--- DATA PROVIDED ---
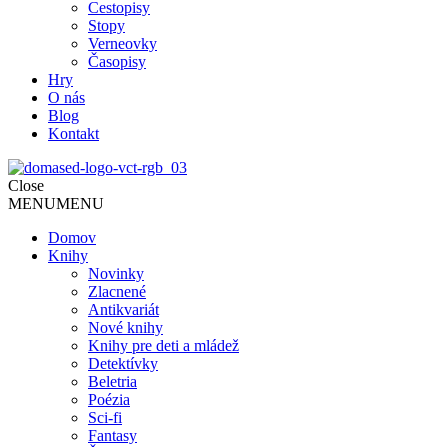
Cestopisy
Stopy
Verneovky
Časopisy
Hry
O nás
Blog
Kontakt
Close
MENU
MENU
Domov
Knihy
Novinky
Zlacnené
Antikvariát
Nové knihy
Knihy pre deti a mládež
Detektívky
Beletria
Poézia
Sci-fi
Fantasy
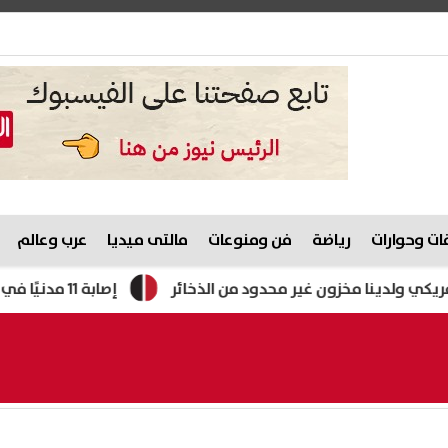
ت وحوارات
رياضة
فن ومنوعات
مالتى ميديا
عرب وعالم
نا مخزون غير محدود من الذخائر
إصابة 11 مدنيًا في هجوم للحوثيين على نجران.. والتحالف يتوعد بإجراءات رادعة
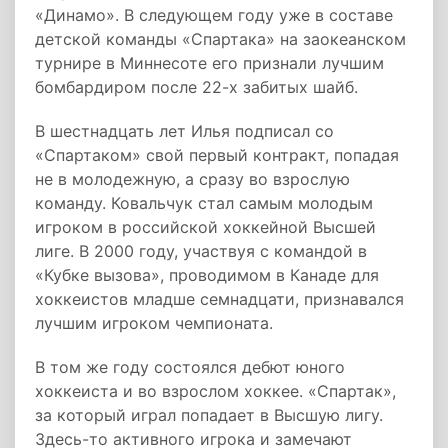
«Динамо». В следующем году уже в составе
детской команды «Спартака» на заокеанском
турнире в Миннесоте его признали лучшим
бомбардиром после 22-х забитых шайб.
В шестнадцать лет Илья подписал со
«Спартаком» свой первый контракт, попадая
не в молодежную, а сразу во взрослую
команду. Ковальчук стал самым молодым
игроком в российской хоккейной Высшей
лиге. В 2000 году, участвуя с командой в
«Кубке вызова», проводимом в Канаде для
хоккеистов младше семнадцати, признавался
лучшим игроком чемпионата.
В том же году состоялся дебют юного
хоккеиста и во взрослом хоккее. «Спартак»,
за который играл попадает в Высшую лигу.
Здесь-то активного игрока и замечают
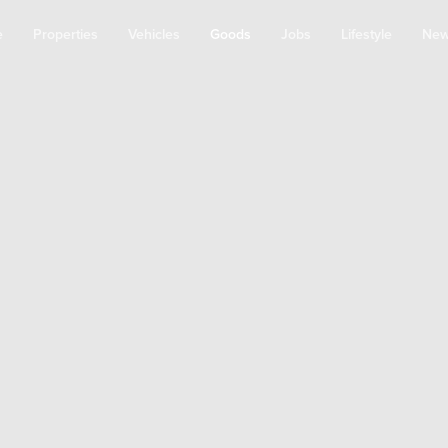
e
Properties
Vehicles
Goods
Jobs
Lifestyle
Ne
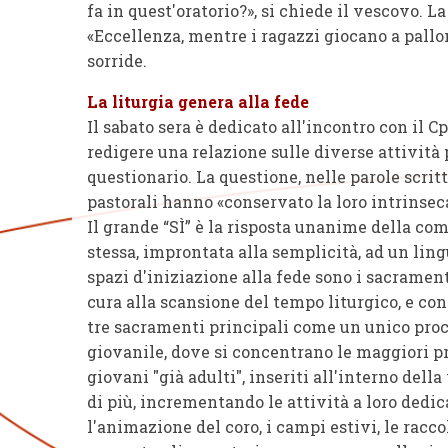
fa in quest'oratorio?», si chiede il vescovo. L
«Eccellenza, mentre i ragazzi giocano a pallo
sorride.
La liturgia genera alla fede
Il sabato sera è dedicato all'incontro con il C
redigere una relazione sulle diverse attività
questionario. La questione, nelle parole scritt
pastorali hanno «conservato la loro intrinsec
Il grande “SÌ” è la risposta unanime della com
stessa, improntata alla semplicità, ad un ling
spazi d'iniziazione alla fede sono i sacrament
cura alla scansione del tempo liturgico, e con 
tre sacramenti principali come un unico proc
giovanile, dove si concentrano le maggiori pr
giovani "già adulti", inseriti all'interno dell
di più, incrementando le attività a loro dedic
l'animazione del coro, i campi estivi, le raccol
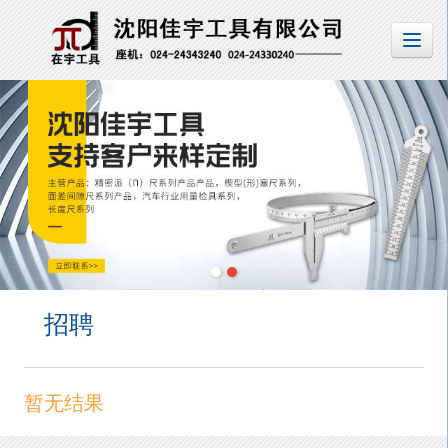
招聘
暂无结果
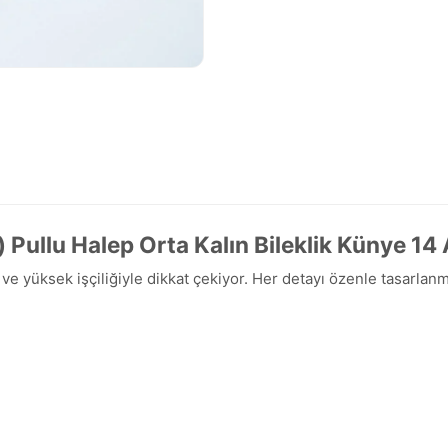
Pullu Halep Orta Kalın Bileklik Künye 14 
ı ve yüksek işçiliğiyle dikkat çekiyor. Her detayı özenle tasarla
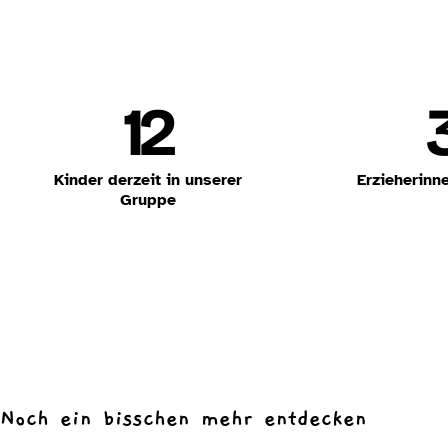
12
Kinder derzeit in unserer
Erzieherinn
Gruppe
Noch ein bisschen mehr entdecken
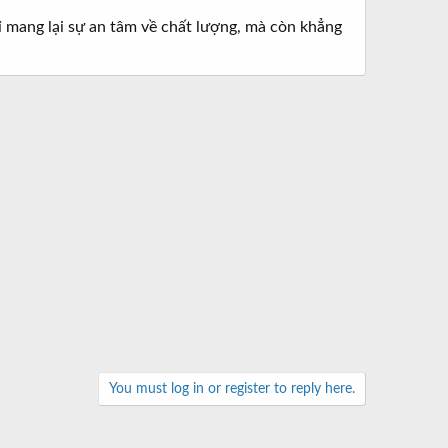
ỉ mang lại sự an tâm về chất lượng, mà còn khẳng
You must log in or register to reply here.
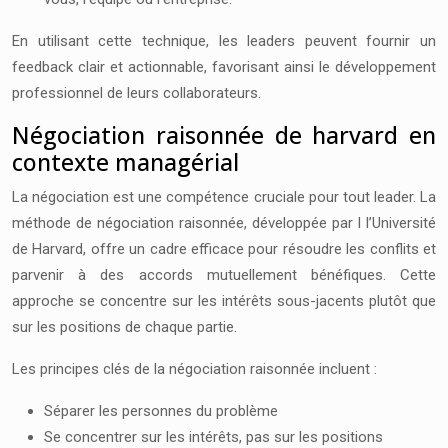
En utilisant cette technique, les leaders peuvent fournir un
feedback clair et actionnable, favorisant ainsi le développement
professionnel de leurs collaborateurs.
Négociation raisonnée de harvard en
contexte managérial
La négociation est une compétence cruciale pour tout leader. La
méthode de négociation raisonnée, développée par l l’Université
de Harvard, offre un cadre efficace pour résoudre les conflits et
parvenir à des accords mutuellement bénéfiques. Cette
approche se concentre sur les intérêts sous-jacents plutôt que
sur les positions de chaque partie.
Les principes clés de la négociation raisonnée incluent :
Séparer les personnes du problème
Se concentrer sur les intérêts, pas sur les positions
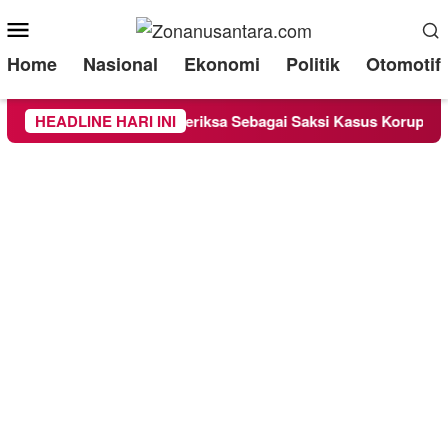
Mobile
Menu
Home
Nasional
Ekonomi
Politik
Otomotif
 Lounge Chandra Diperiksa Sebagai Saksi Kasus Korupsi Bibit N
HEADLINE HARI INI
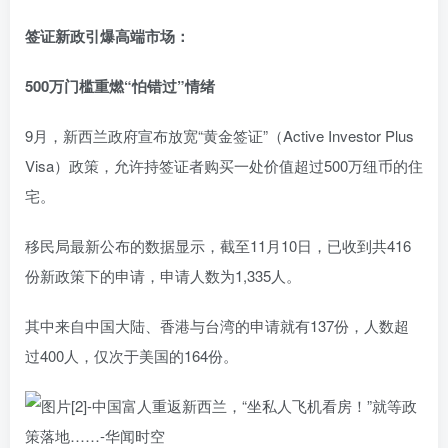
签证新政引爆高端市场：
500万门槛重燃“怕错过”情绪
9月，新西兰政府宣布放宽“黄金签证”（Active Investor Plus
Visa）政策，允许持签证者购买一处价值超过500万纽币的住
宅。
移民局最新公布的数据显示，截至11月10日，已收到共416
份新政策下的申请，申请人数为1,335人。
其中来自中国大陆、香港与台湾的申请就有137份，人数超
过400人，仅次于美国的164份。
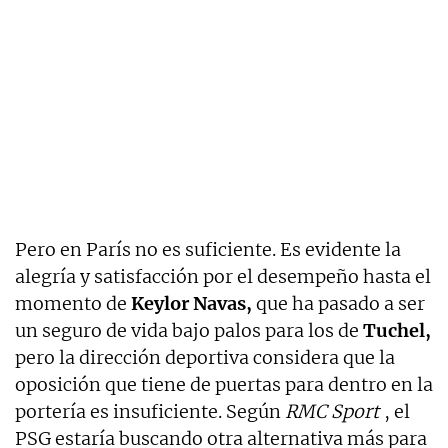
Pero en París no es suficiente. Es evidente la
alegría y satisfacción por el desempeño hasta el
momento de
Keylor Navas,
que ha pasado a ser
un seguro de vida bajo palos para los de
Tuchel,
pero la dirección deportiva considera que la
oposición que tiene de puertas para dentro en la
portería es insuficiente. Según
RMC Sport
, el
PSG estaría buscando otra alternativa más para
---
- TASK DIRECTIONS: Convert the text read from the material above into a JSON list of strings, one string per line and no blank lines. Leave out the picture markers.

- ANSWER:
[
  "Cestopisy",
  "Stopy",
  "Verneovky",
  "Časopisy",
  "Hry",
  "O nás",
  "Blog",
  "Kontakt",
  "Close",
  "MENU",
  "MENU",
  "Domov",
  "Knihy",
  "Novinky",
  "Zlacnené",
  "Antikvariát",
  "Nové knihy",
  "Knihy pre deti a mládež",
  "Detektívky",
  "Beletria",
  "Poézia",
  "Sci-fi",
  "Fantasy",
  "ت وحوارات",
  "رياضة",
  "فن ومنوعات",
  "مالتى ميديا",
  "عرب وعالم",
  "نا مخزون غير محدود من الذخائر",
  "إصابة 11 مدنيًا في هجوم للحوثيين على نجران.. والتحالف يتوعد بإجراءات رادعة",
  "«Динамо». В следующем году уже в составе",
  "детской команды «Спартака» на заокеанском",
  "турнире в Миннесоте его признали лучшим",
  "бомбардиром после 22-х забитых шайб.",
  "В шестнадцать лет Илья подписал со",
  "«Спартаком» свой первый контракт, попадая",
  "не в молодежную, а сразу во взрослую",
  "команду. Ковальчук стал самым молодым",
  "игроком в российской хоккейной Высшей",
  "лиге. В 2000 году, участвуя с командой в",
  "«Кубке вызова», проводимом в Канаде для",
  "хоккеистов младше семнадцати, признавался",
  "лучшим игроком чемпионата.",
  "В том же году состоялся дебют юного",
  "хоккеиста и во взрослом хоккее. «Спартак»,",
  "за который играл попадает в Высшую лигу.",
  "Здесь-то активного игрока и замечают",
  "e",
  "Properties",
  "Vehicles",
  "Goods",
  "Jobs",
  "Lifestyle",
  "Ne",
  "fa in quest'oratorio?», si chiede il vescovo. L",
  "«Eccellenza, mentre i ragazzi giocano a pallo",
  "sorride.",
  "La liturgia genera alla fede",
  "Il sabato sera è dedicato all'incontro con il C",
  "redigere una relazione sulle diverse attività",
  "questionario. La questione, nelle parole scritt",
  "pastorali hanno «conservato la loro intrinsec",
  "Il grande “SÌ” è la risposta unanime della com",
  "stessa, improntata alla semplicità, ad un ling",
  "spazi d'iniziazione alla fede sono i sacrament",
  "cura alla scansione del tempo liturgico, e con ",
  "tre sacramenti principali come un unico proc",
  "giovanile, dove si concentrano le maggiori pr",
  "giovani \"già adulti\", inseriti all'interno dell",
  "di più, incrementando le attività a loro dedic",
  "l'animazione del coro, i campi estivi, le raccol",
  "招聘",
  "暂无结果",
  "Pullu Halep Orta Kalın Bileklik Künye 14 ",
  "ı ve yüksek işçiliğiyle dikkat çekiyor. Her detayı özenle tasarla",
  "12",
  "Kinder derzeit in unserer",
  "Erzieherinn",
  "Gruppe",
  "Noch ein bisschen mehr entdecken",
  "ỉ mang lại sự an tâm về chất lượng, mà còn khẳng",
  "You must log in or register to reply here.",
  "En utilisant cette technique, les leaders peuvent fournir un",
  "feedback clair et actionnable, favorisant ainsi le développement",
  "professionnel de leurs collaborateurs.",
  "Négociation raisonnée de harvard en",
  "contexte managérial",
  "La négociation est une compétence cruciale pour tout leader. La",
  "méthode de négociation raisonnée, développée par l l’Université",
  "de Harvard, offre un cadre efficace pour résoudre les conflits et",
  "parvenir à des accords mutuellement bénéfiques. Cette",
  "approche se concentre sur les intérêts sous-jacents plutôt que",
  "sur les positions de chaque partie.",
  "Les principes clés de la négociation raisonnée incluent :",
  "Séparer les personnes du problème",
  "Se concentrer sur les intérêts, pas sur les positions",
  "Mobile",
  "Menu",
  "Home",
  "Nasional",
  "Ekonomi",
  "Politik",
  "Otomotif",
  " Lounge Chandra Diperiksa Sebagai Saksi Kasus Korupsi Bibit N",
  "HEADLINE HARI INI",
  "签证新政引爆高端市场：",
  "500万门槛重燃“怕错过”情绪",
  "9月，新西兰政府宣布放宽“黄金签证”（Active Investor Plus",
  "Visa）政策，允许持签证者购买一处价值超过500万纽币的住",
  "宅。",
  "移民局最新公布的数据显示，截至11月10日，已收到共416",
  "份新政策下的申请，申请人数为1,335人。",
  "其中来自中国大陆、香港与台湾的申请就有137份，人数超",
  "过400人，仅次于美国的164份。",
  "Pero en París no es suficiente. Es evidente la",
  "alegría y satisfacción por el desempeño hasta el",
  "momento de",
  "Keylor Navas,",
  "que ha pasado a ser",
  "un seguro de vida bajo palos para los de",
  "Tuchel,",
  "pero la dirección deportiva considera que la",
  "oposición que tiene de puertas para dentro en la",
  "portería es insuficiente. Según",
  "RMC Sport",
  ", el",
  "PSG estaría buscando otra alternativa más para"
]